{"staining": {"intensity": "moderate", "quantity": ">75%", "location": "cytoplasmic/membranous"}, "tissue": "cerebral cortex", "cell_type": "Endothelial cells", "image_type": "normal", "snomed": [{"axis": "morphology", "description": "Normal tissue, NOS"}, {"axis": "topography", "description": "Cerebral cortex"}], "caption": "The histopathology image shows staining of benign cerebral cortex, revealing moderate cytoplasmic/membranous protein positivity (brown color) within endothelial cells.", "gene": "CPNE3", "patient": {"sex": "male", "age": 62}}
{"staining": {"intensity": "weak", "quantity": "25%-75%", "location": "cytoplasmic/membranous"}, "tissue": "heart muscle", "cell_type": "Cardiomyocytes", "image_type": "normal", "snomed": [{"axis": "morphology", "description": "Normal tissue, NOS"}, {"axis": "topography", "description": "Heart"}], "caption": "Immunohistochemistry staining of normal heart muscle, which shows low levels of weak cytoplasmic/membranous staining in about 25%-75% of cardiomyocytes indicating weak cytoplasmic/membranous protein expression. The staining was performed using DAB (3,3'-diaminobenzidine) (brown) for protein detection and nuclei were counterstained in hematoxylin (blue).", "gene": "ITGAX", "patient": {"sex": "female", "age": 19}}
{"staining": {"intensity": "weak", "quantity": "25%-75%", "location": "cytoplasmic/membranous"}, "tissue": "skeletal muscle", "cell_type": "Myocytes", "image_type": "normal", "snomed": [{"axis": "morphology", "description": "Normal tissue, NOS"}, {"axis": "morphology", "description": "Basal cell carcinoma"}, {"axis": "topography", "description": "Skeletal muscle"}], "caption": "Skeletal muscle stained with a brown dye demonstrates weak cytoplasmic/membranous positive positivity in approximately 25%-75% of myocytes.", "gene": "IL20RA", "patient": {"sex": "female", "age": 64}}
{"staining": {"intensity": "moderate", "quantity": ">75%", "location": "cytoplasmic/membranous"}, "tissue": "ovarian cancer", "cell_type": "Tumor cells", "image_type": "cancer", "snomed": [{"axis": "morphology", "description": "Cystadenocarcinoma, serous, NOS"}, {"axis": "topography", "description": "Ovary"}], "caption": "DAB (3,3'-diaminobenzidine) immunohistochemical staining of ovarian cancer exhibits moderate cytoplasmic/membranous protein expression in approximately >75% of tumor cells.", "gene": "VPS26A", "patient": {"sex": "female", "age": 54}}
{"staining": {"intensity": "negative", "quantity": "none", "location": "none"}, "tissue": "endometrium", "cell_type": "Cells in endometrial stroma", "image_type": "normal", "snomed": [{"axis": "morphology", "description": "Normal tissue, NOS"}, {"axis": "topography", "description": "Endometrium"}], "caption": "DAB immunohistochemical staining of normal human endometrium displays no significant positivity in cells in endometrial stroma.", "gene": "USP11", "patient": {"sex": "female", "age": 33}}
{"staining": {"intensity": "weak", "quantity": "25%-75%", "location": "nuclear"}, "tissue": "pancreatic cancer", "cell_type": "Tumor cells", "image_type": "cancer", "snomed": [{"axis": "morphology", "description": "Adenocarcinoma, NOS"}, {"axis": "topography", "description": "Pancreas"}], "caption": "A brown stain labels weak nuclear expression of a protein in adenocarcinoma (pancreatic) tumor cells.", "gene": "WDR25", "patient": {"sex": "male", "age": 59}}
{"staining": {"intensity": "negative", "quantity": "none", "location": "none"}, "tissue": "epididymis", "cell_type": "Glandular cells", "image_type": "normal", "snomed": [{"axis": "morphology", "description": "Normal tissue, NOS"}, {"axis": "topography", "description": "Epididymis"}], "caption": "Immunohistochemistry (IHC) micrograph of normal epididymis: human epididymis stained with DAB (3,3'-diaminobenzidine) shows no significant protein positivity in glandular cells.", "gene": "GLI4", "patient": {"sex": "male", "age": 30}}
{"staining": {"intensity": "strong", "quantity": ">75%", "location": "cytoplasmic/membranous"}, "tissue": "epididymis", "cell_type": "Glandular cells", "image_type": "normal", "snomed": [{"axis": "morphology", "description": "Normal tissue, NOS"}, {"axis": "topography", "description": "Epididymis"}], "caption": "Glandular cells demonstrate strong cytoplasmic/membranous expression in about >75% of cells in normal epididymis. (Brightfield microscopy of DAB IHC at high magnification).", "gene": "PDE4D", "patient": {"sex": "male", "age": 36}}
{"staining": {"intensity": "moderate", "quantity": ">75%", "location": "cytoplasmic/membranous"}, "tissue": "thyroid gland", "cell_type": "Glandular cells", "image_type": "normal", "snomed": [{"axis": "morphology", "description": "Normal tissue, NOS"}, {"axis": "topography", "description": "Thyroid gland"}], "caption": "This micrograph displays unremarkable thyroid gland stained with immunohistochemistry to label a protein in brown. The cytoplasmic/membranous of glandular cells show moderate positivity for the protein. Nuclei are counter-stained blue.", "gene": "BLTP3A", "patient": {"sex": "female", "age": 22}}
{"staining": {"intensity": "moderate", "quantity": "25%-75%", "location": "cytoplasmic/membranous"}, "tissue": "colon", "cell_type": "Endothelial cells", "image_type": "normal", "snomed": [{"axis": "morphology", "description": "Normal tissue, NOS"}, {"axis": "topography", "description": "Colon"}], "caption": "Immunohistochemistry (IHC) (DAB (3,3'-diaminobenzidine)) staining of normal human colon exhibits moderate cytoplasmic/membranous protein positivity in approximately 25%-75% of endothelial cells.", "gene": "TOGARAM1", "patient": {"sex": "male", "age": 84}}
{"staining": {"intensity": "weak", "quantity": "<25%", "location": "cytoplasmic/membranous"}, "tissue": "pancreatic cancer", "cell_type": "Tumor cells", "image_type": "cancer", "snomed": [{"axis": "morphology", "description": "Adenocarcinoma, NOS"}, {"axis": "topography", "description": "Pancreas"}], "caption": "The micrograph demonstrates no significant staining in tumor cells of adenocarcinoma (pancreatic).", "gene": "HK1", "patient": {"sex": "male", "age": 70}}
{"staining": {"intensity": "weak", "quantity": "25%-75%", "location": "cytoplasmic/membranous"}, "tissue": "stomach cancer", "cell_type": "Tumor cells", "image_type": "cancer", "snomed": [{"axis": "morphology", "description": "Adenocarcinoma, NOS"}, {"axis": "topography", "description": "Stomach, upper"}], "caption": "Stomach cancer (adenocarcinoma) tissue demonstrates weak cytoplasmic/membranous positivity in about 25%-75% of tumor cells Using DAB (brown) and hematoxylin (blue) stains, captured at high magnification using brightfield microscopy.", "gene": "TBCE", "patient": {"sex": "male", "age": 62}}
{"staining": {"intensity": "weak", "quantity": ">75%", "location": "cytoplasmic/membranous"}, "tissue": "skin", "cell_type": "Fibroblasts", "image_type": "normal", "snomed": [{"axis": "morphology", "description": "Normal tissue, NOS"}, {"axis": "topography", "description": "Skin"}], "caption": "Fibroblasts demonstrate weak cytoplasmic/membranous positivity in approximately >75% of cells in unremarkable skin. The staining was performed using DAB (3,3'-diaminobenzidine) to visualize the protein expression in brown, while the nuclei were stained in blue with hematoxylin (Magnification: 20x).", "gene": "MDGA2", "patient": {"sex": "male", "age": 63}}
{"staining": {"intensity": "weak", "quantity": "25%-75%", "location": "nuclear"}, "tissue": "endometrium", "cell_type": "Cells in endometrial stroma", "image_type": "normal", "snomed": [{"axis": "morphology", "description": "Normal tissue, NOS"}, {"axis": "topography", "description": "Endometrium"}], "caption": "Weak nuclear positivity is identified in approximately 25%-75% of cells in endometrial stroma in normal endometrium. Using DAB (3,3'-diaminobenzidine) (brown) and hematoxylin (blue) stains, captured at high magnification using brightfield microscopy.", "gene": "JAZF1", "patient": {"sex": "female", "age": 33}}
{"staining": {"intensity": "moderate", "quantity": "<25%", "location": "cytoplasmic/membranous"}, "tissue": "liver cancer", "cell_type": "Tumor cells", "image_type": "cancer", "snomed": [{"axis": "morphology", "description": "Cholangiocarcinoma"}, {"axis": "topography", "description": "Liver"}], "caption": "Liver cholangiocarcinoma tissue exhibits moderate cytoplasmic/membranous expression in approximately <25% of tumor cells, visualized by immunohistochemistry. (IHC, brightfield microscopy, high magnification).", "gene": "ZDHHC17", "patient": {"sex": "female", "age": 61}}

- **About this exercise**
Filter the entries above down to the lines that contain the word "nuclear".

- **Written solution**
{"staining": {"intensity": "weak", "quantity": "25%-75%", "location": "nuclear"}, "tissue": "pancreatic cancer", "cell_type": "Tumor cells", "image_type": "cancer", "snomed": [{"axis": "morphology", "description": "Adenocarcinoma, NOS"}, {"axis": "topography", "description": "Pancreas"}], "caption": "A brown stain labels weak nuclear expression of a protein in adenocarcinoma (pancreatic) tumor cells.", "gene": "WDR25", "patient": {"sex": "male", "age": 59}}
{"staining": {"intensity": "weak", "quantity": "25%-75%", "location": "nuclear"}, "tissue": "endometrium", "cell_type": "Cells in endometrial stroma", "image_type": "normal", "snomed": [{"axis": "morphology", "description": "Normal tissue, NOS"}, {"axis": "topography", "description": "Endometrium"}], "caption": "Weak nuclear positivity is identified in approximately 25%-75% of cells in endometrial stroma in normal endometrium. Using DAB (3,3'-diaminobenzidine) (brown) and hematoxylin (blue) stains, captured at high magnification using brightfield microscopy.", "gene": "JAZF1", "patient": {"sex": "female", "age": 33}}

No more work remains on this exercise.